A container out of Tanzania travels with a stack of paper that matters as much as the cargo. Get one document wrong and the goods sit in a bonded yard at destination accumulating charges while everyone argues about a stamp. This is the full set for an agri shipment — what each document does, who issues it, and where shipments actually go wrong.
The commercial core: invoice and packing list
The commercial invoice states what was sold, to whom, at what price and on which Incoterm; the packing list breaks the shipment into bags or cartons, weights and container numbers. These are seller-issued, which makes them easy to produce and easy to get wrong. Every downstream document — and every bank checking a letter of credit — is compared against them, so a digit out of place here infects the whole file. We freeze the final invoice data before booking and draft everything else from that single source.
Certificate of origin
Issued in Tanzania through the Chamber of Commerce system, the certificate of origin states where the goods were grown and processed — the document behind any origin claim at customs. Where a preferential trade scheme applies to the destination, the corresponding preferential origin documentation can reduce or remove import duty, and it is worth confirming the requirement with your customs broker before the vessel sails, not after.
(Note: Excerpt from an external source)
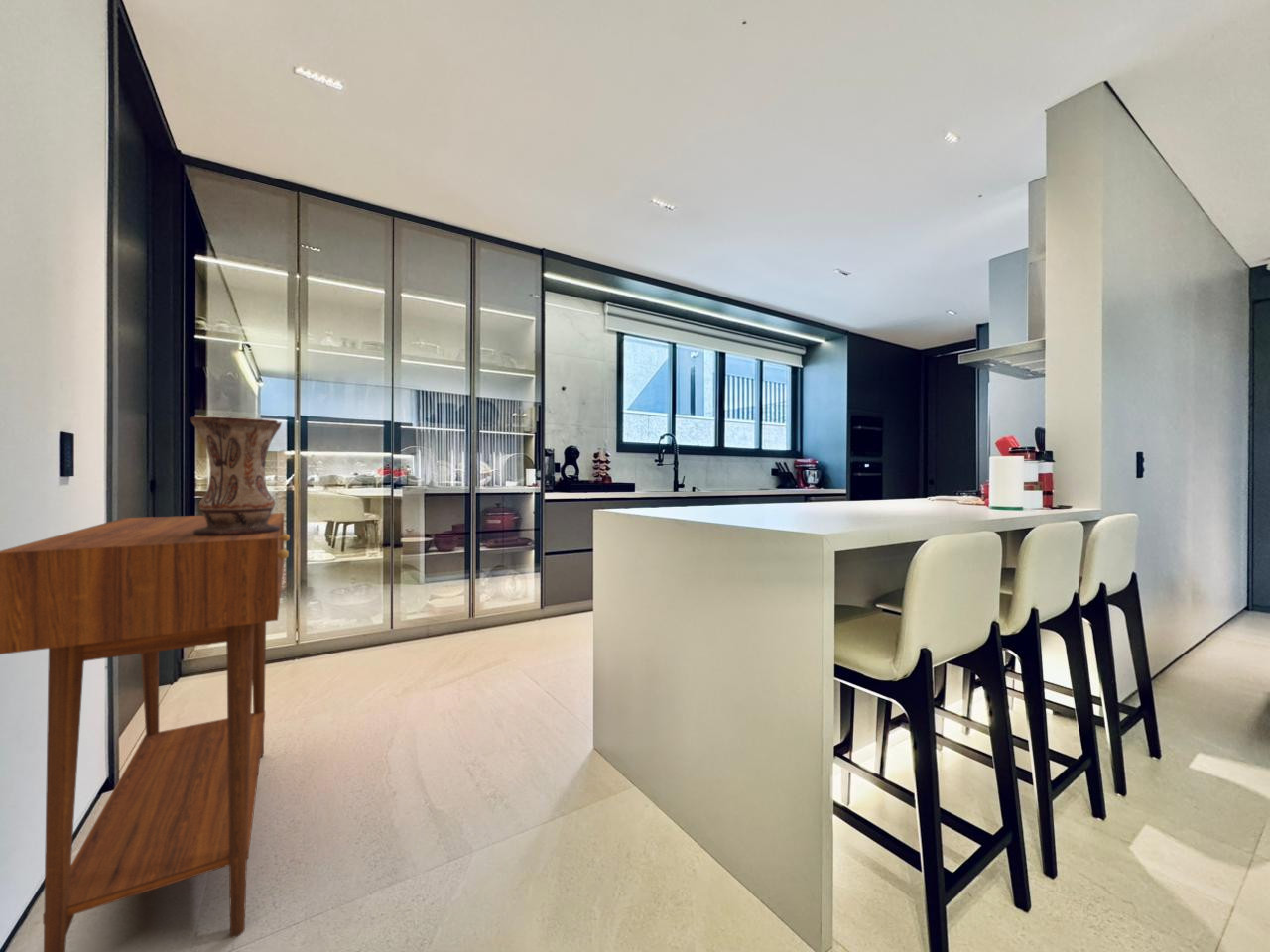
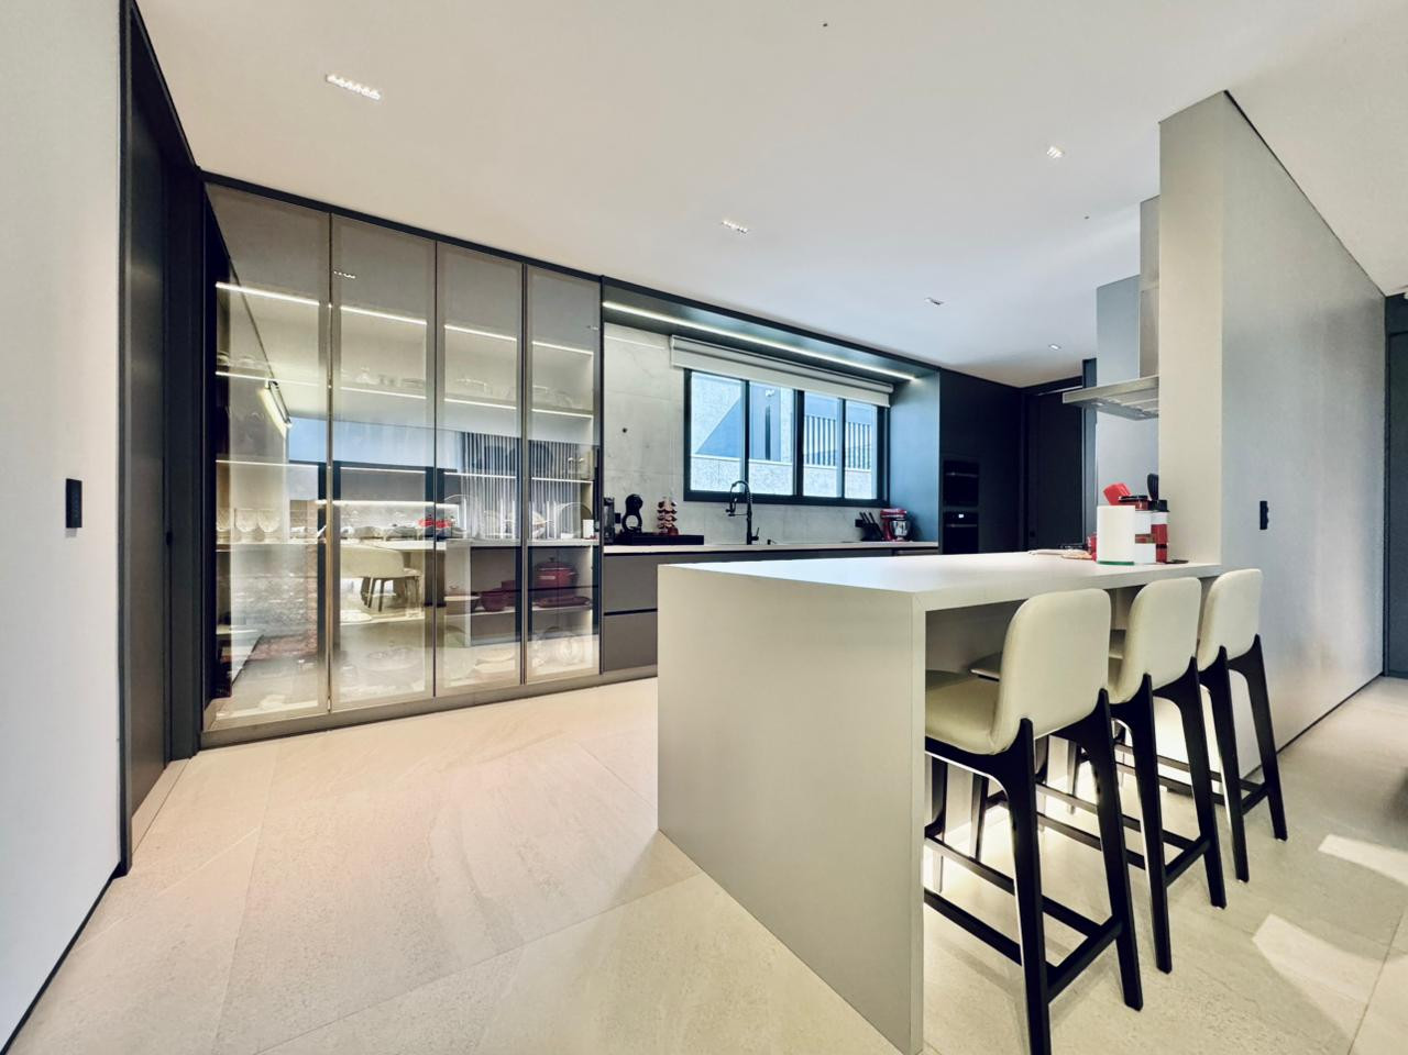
- vase [190,416,283,535]
- console table [0,512,291,952]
The plant-health documents
- Phytosanitary certificate — issued by Tanzania's plant-health authority after inspection, certifying the consignment free from quarantine pests. Almost every destination requires it for agricultural cargo, and it must be issued before or at shipment; it cannot be conjured retroactively.
- Fumigation certificate — issued by the licensed fumigation contractor, recording the treatment, dosage and date. Standard for bagged commodities like sesame and raw cashew.
- Radioactivity analysis certificate — issued by the Tanzania Atomic Energy Commission (TAEC). A Tanzanian speciality that surprises first-time buyers: food and agricultural exports are tested for radioactivity levels before clearance, and many destinations expect the certificate in the document set.
Quality and permit documents
Depending on the commodity, the file adds a quality or conformity certificate — our lots are backed by independent laboratory analysis, and processing for cashew runs under TBS registration — plus commodity-board paperwork where a board governs the trade, as the Cashewnut Board of Tanzania does for raw cashew exports. Buyers under letter of credit should list exactly which certificates the bank must see, by issuer name, in the LC itself.
Bill of lading — the document that is the goods
The ocean bill of lading, issued by the carrier once the container is on board, is simultaneously the receipt for the cargo, the evidence of the carriage contract and — as a negotiable document — the title to the goods. Whoever holds the original bill controls the container, which is precisely why payment structures are built around its release.
“The cargo can be perfect and the shipment still fails on paper. We treat the document set as a product in its own right — drafted early, checked twice, shared with the buyer before the vessel sails.”
— Neema Kessy
Our practice on every shipment: draft documents go to the buyer for review before departure, so discrepancies are caught while they cost an email rather than a demurrage bill. On LC business we check the draft set against the credit line by line — most LC discrepancies are typing, not substance, and all of them are avoidable.